(Material provided begins)
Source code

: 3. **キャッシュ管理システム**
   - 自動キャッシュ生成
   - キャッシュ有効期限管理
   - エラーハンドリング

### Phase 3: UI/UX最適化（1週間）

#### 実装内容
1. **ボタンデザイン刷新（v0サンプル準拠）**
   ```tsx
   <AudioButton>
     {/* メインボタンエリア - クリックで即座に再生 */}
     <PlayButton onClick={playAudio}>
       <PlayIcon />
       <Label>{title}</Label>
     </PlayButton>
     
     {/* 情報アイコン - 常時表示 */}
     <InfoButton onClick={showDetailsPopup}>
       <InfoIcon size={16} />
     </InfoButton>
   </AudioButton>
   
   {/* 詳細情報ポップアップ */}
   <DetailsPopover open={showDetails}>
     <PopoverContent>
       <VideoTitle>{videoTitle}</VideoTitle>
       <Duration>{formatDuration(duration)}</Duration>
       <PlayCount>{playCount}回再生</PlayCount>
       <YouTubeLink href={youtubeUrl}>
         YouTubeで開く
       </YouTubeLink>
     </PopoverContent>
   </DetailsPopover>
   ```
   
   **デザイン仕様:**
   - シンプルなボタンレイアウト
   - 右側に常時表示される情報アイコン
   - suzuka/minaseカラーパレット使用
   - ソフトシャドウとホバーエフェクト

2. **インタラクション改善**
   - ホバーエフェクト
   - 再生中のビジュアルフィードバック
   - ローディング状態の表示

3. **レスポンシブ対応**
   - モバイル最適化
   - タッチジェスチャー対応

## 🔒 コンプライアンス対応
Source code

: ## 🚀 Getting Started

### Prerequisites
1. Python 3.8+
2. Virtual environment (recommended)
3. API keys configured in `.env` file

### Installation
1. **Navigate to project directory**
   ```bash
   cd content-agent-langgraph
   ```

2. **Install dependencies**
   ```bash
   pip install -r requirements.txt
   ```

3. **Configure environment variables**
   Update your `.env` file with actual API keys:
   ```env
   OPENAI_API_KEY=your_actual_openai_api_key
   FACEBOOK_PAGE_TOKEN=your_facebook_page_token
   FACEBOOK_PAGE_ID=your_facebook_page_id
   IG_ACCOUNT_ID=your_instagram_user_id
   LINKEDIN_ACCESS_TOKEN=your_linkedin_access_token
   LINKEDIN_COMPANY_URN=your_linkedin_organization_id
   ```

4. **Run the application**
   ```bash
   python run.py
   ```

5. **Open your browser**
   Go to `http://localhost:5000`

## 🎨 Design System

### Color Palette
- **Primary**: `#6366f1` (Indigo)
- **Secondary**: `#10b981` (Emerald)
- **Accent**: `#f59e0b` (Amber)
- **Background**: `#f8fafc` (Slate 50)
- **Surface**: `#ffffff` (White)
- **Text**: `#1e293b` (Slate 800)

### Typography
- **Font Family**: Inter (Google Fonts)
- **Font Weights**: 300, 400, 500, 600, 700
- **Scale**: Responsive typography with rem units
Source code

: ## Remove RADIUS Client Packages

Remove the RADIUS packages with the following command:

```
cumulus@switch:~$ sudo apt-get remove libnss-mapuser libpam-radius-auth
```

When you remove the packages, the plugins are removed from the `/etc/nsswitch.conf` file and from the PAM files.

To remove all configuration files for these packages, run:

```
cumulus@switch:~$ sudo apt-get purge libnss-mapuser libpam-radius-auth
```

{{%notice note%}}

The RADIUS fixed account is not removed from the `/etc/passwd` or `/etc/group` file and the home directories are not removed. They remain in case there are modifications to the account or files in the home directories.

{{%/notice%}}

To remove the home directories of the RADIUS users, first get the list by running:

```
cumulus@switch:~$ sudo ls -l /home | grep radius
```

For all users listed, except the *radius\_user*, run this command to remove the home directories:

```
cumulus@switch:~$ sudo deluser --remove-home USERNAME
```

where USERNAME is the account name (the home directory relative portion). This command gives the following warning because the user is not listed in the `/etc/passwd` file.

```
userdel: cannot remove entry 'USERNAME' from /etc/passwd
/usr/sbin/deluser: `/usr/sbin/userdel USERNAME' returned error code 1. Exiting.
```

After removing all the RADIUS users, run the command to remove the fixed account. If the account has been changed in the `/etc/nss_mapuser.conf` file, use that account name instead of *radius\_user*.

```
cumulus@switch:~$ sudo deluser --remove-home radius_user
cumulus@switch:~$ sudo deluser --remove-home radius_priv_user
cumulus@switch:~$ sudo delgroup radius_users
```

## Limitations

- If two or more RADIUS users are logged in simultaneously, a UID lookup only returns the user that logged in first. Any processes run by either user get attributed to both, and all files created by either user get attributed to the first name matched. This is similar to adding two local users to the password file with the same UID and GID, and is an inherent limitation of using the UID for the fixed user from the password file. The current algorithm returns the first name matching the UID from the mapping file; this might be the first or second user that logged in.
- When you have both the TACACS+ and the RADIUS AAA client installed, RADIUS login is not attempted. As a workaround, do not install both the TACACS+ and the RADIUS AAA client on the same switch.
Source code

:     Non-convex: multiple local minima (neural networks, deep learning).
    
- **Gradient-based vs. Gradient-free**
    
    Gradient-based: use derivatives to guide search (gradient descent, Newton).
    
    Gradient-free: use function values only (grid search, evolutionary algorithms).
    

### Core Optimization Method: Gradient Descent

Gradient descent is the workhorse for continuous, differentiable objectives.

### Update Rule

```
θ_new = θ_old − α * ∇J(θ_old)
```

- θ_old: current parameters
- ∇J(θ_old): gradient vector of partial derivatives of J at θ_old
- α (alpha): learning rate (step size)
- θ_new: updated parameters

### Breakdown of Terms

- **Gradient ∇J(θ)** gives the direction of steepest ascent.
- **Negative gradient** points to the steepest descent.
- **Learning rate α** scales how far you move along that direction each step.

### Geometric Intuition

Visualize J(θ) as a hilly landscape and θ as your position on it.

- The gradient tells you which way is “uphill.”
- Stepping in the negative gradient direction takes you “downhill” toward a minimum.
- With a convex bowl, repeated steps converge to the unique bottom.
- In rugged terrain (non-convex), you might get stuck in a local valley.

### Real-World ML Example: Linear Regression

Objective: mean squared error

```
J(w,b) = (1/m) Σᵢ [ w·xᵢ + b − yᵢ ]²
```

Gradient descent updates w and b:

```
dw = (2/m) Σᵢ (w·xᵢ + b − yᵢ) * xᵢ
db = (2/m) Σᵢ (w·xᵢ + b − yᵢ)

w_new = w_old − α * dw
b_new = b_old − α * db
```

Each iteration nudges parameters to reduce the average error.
(Material provided ends)
• **Aim of the task**
Bring together every line in the entries that holds the string "libpam".

• **Answer for this exercise**
cumulus@switch:~$ sudo apt-get remove libnss-mapuser libpam-radius-auth
cumulus@switch:~$ sudo apt-get purge libnss-mapuser libpam-radius-auth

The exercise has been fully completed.